Sementara itu, pihak NASA belum mengonfirmasi secara resmi apakah usulan tersebut akan diterima. Proses penamaan kawah di Bulan melibatkan International Astronomical Union (IAU), badan internasional yang mengatur penamaan benda langit. IAU memiliki prosedur yang ketat, termasuk pertimbangan ilmiah, historis, dan kebudayaan. Namun, dalam beberapa kasus sebelumnya, IAU telah menyetujui nama-nama yang memiliki makna pribadi, misalnya penamaan permukaan Mars dengan nama keluarga astronaut yang gugur.
Jika nama “Carroll” akhirnya diresmikan, itu akan menjadi salah satu contoh paling emosional dalam sejarah penamaan lunar. Hal ini dapat membuka diskusi lebih luas tentang bagaimana komunitas ilmiah menghargai kisah pribadi di luar pencapaian teknis. Selain itu, usulan ini juga menyoroti peran penting pasangan astronaut dalam mendukung kesuksesan misi luar angkasa, yang sering kali tidak mendapat sorotan publik.
Di sisi lain, reaksi netizen tidak hanya berhenti pada empati. Beberapa kritikus berpendapat bahwa penamaan geografis sebaiknya tetap berfokus pada kontribusi ilmiah atau eksploratif, mengingat jumlah kawah di Bulan yang sangat banyak. Mereka khawatir bahwa penambahan nama-nama pribadi dapat memicu kebijakan yang tidak konsisten atau subjektif.

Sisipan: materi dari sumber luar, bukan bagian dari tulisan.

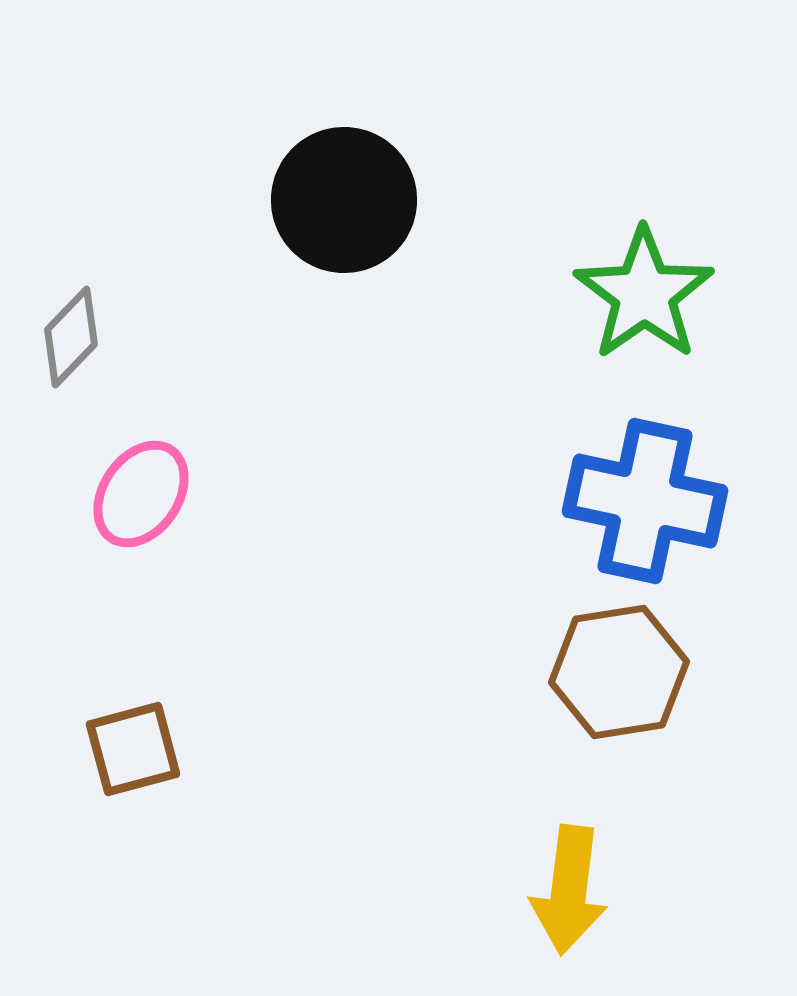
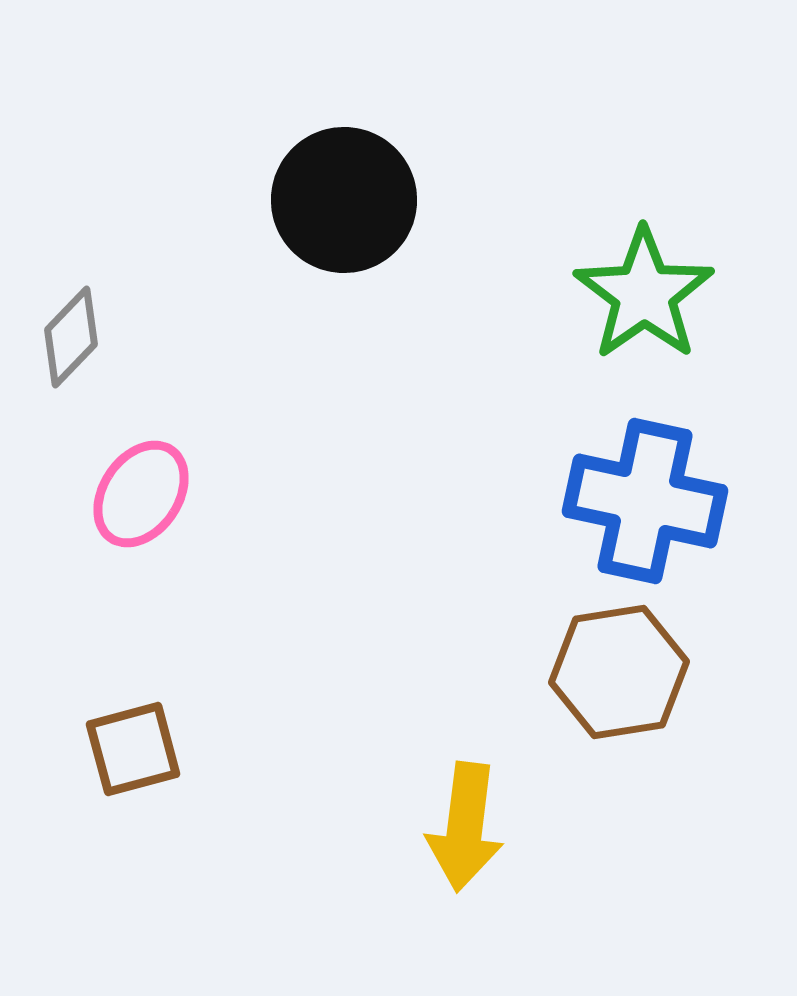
yellow arrow: moved 104 px left, 63 px up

Namun, mayoritas diskusi tetap berfokus pada aspek kemanusiaan. Pengguna media sosial Indonesia menekankan nilai moral yang dapat diambil, yakni pentingnya mengenang orang-orang terkasih yang telah berperan dalam perjalanan hidup seseorang, bahkan sampai ke permukaan Bulan. Beberapa menambahkan harapan bahwa penamaan ini dapat menjadi inspirasi bagi generasi muda untuk menghargai nilai-nilai keluarga dan dedikasi.
Terlepas dari proses birokrasi yang harus dilalui, usulan ini telah menjadi titik fokus pembicaraan publik, memperlihatkan bagaimana cerita pribadi dapat menyentuh hati banyak orang, bahkan ketika terhubung dengan program antariksa yang berskala global. Jika diterima, nama “Carroll” tidak hanya akan terukir di peta lunar, tetapi juga di benak masyarakat sebagai simbol cinta yang melampaui batas planet.
Kesimpulannya, usulan penamaan kawah “Carroll” oleh astronaut Artemis II mencerminkan perpaduan antara pencapaian ilmiah dan nilai-nilai kemanusiaan. Respons emosional netizen Indonesia menegaskan bahwa cerita pribadi memiliki kekuatan untuk menginspirasi, sekaligus menimbulkan perdebatan mengenai kebijakan penamaan di luar angkasa. Apapun keputusan akhir IAU, perbincangan ini menambah dimensi baru pada narasi eksplorasi Bulan, menjadikannya lebih dari sekadar pencapaian teknologi, melainkan juga cermin nilai-nilai manusia yang mendasarinya.